*** Document section ***

# Why does my FF rewind at the same time?



## Alfer (May 6, 2006)

I've been searching and can't figure out if there is a name for this issue, or if you've covered it before..so my apologies ahead of time.

I have the R15/300 w/ version 103F

Anyway, in the last month or so whenever I FF through commercials, randomly the darn thing will rewind (while it's still FF'ing) and we'll have to watch the same loop of commercials yet again. I usually FF in x2 or x3 mode. 

Is it just me or is this indeed yet another DTV R15 issue?


----------



## scolainsola (Oct 11, 2006)

I have the exact same problem! R15 300 w/ latest update. The problem has been going on now for weeks.



Alfer said:


> I've been searching and can't figure out if there is a name for this issue, or if you've covered it before..so my apologies ahead of time.
> 
> I have the R15/300 w/ version 103F
> 
> ...


----------



## Pink Fairy (Dec 28, 2006)

According to D*:

When fast-forwarding or performing 30 second skip, recording will loop 3-4 times. Typically noticed when trying to skip recorded commercials (2x fast-forward function). Receiver will jump out of loop and resume at random point in recording playback. Occurs on cached and recorded programming. 

Thier solution while they fix the problem:
Don't fast-forward or skip commercials. 
Use 1x fast-forward function, if necessary. 

Mine does it too


----------



## scolainsola (Oct 11, 2006)

I really hope this issue is addressed as well. I like the R15's UI, but I am really starting to wonder if I made the right decision switching away from my Tivo.



okietekkie said:


> According to D*:
> 
> When fast-forwarding or performing 30 second skip, recording will loop 3-4 times. Typically noticed when trying to skip recorded commercials (2x fast-forward function). Receiver will jump out of loop and resume at random point in recording playback. Occurs on cached and recorded programming.
> 
> ...


----------



## Alfer (May 6, 2006)

Thanks for the input...

For the record I DESPISE the Directv branded DVR systems..if I had known BEFORE I got rid of my Directivo's what I know now about these unfriendly R15's I would have stayed with DTivo till it died.

Shame on you Directv for releasing such a shoddy Tivo copycat.


----------



## Kevin Dupuy (Nov 29, 2006)

okietekkie said:


> According to D*:
> 
> When fast-forwarding or performing 30 second skip, recording will loop 3-4 times. Typically noticed when trying to skip recorded commercials (2x fast-forward function). Receiver will jump out of loop and resume at random point in recording playback. Occurs on cached and recorded programming.
> 
> ...


It's called "low-tech commercial skip prevention":hurah:


----------



## blade (Sep 20, 2006)

you know what the fix for me was. calling and groaning at them, which they responded to do a reset settings, which I did and which did not fix the problem, so then they said to reset everything (format). I did not want to do this because others on this board have and it has done nothing for them, so I told them I did, then they said ok well we will just send you a replacement. I finished watching as much as I could of my recorded programs and they sent me a replacement r-15 500. so far so good with no annoying looping. so do that if you want and be rid of the evil r-15 300 that has so many problems.


----------



## GlennCoco (May 15, 2006)

New record, I watched the same commercial loop 8 times last night. My previous best was only 5.


----------



## Sneezy (Dec 18, 2006)

*** Stored rows ***

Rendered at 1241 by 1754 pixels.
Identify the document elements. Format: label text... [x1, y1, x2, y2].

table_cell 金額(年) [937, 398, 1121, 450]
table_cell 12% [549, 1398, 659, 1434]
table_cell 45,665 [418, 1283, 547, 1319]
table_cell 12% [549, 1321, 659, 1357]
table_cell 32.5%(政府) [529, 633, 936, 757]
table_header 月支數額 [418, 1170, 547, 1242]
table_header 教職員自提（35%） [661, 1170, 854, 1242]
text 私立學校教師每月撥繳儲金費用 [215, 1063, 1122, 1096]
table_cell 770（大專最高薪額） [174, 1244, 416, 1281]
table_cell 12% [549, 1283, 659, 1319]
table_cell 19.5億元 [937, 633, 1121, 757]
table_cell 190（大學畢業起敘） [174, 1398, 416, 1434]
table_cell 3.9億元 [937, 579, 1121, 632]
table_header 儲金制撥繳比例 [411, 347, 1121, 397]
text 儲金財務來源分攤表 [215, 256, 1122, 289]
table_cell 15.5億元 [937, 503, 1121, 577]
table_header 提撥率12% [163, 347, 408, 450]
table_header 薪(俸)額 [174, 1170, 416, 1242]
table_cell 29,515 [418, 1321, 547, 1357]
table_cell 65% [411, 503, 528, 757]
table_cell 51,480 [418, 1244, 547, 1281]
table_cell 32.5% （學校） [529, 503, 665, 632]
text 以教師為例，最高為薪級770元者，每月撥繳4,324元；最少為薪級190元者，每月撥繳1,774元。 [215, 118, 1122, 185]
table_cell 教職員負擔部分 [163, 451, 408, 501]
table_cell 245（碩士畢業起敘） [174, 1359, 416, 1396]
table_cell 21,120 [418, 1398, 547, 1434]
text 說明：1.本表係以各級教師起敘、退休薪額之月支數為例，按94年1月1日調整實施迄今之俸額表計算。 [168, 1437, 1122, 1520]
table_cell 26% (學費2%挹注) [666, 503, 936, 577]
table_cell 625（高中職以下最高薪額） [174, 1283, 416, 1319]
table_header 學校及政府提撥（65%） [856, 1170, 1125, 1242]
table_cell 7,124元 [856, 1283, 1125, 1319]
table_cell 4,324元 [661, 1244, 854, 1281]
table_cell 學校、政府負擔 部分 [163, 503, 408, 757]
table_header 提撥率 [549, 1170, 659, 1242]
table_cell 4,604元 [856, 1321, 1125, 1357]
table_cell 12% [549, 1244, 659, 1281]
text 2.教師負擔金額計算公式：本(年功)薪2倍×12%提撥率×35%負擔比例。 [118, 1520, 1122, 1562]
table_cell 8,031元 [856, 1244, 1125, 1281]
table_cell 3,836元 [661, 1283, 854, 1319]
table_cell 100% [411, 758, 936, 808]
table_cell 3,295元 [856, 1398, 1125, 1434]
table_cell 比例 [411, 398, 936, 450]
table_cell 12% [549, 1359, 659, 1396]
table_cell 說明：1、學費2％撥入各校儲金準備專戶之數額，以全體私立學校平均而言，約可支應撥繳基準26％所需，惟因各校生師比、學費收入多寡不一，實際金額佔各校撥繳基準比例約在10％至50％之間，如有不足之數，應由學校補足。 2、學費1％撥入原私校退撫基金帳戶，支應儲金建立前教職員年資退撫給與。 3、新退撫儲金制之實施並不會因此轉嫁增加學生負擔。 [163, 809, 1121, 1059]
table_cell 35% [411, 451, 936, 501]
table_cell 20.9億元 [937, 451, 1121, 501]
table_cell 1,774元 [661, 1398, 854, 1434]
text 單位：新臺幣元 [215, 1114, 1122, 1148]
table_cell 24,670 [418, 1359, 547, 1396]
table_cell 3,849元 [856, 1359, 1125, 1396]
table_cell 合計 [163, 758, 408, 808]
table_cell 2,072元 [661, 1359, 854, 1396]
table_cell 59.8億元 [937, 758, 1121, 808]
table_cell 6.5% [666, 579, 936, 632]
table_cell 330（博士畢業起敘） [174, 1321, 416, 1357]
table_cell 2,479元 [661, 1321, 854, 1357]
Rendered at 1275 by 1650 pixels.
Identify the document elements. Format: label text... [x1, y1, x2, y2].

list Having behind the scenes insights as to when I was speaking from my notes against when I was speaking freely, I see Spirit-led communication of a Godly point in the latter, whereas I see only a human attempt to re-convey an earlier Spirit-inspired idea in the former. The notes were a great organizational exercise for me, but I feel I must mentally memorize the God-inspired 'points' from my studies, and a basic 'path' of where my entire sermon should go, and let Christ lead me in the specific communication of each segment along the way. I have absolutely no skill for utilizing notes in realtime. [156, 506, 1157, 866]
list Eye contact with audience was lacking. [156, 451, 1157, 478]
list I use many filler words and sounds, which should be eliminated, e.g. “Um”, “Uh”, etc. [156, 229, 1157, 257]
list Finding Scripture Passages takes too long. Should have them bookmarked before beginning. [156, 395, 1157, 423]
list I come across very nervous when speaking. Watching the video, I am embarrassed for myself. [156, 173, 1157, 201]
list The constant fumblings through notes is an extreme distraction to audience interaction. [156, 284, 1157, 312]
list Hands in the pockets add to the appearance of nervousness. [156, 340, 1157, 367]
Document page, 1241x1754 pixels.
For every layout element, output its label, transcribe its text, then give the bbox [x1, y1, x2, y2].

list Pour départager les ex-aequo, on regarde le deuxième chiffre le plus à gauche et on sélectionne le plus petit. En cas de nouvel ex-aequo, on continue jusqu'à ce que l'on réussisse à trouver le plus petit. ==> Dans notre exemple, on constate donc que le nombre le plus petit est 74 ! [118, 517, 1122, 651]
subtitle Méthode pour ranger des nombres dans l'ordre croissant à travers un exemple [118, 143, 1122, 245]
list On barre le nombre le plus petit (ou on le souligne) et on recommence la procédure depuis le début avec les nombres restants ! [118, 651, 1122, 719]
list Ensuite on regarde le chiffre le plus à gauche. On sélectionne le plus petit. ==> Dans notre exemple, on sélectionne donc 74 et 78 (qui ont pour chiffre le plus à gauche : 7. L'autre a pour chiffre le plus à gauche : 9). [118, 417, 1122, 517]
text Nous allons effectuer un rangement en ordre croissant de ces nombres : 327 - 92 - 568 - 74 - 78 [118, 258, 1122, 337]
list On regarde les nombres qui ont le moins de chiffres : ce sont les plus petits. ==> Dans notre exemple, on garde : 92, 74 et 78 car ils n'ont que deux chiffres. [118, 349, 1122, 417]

***

Aim of the exercise: Extend the forum thread about the R15 looping back during fast-forward, starting right after its final line.

Final result:
Mine did it 3 times in a row friday night.

I hate the insipid box.

DTV is going to get an ear full from me this week. I just can't take the crap anymore. Every time I watch a live or recorded show I have issues.


----------



## Pink Fairy (Dec 28, 2006)

only my 300 does it, not my 500..so Idunno...it sucks. I will look forward to the software upgrade


----------



## stogie5150 (Feb 21, 2006)

My new (refurb) R15-300 does it too. Dang I thought it was just me! :lol: 

Earl, bring on the update! :ramblinon


----------



## Sneezy (Dec 18, 2006)

It did it 7 times in a row for my wife the other night.


----------



## rgraham541 (Aug 6, 2006)

Alfer said:


> I've been searching and can't figure out if there is a name for this issue, or if you've covered it before..so my apologies ahead of time.
> 
> I have the R15/300 w/ version 103F
> 
> ...


I thought the R15-300 was on version 106C?


----------



## speedy4022 (Jan 26, 2004)

rgraham541 said:


> I thought the R15-300 was on version 106C?


The 300s all have version 106C I too have this problem but if you had the 500 I returned to DTV for this 300 you would not even be complaining. The 500 was a disaster it had every problem mentioned on this board and nothing would fix it. Thank god the hard drive died.


----------



## ajwillys (Jun 14, 2006)

Same here, happens about 25% of the time I fast forward. I always use FFx2.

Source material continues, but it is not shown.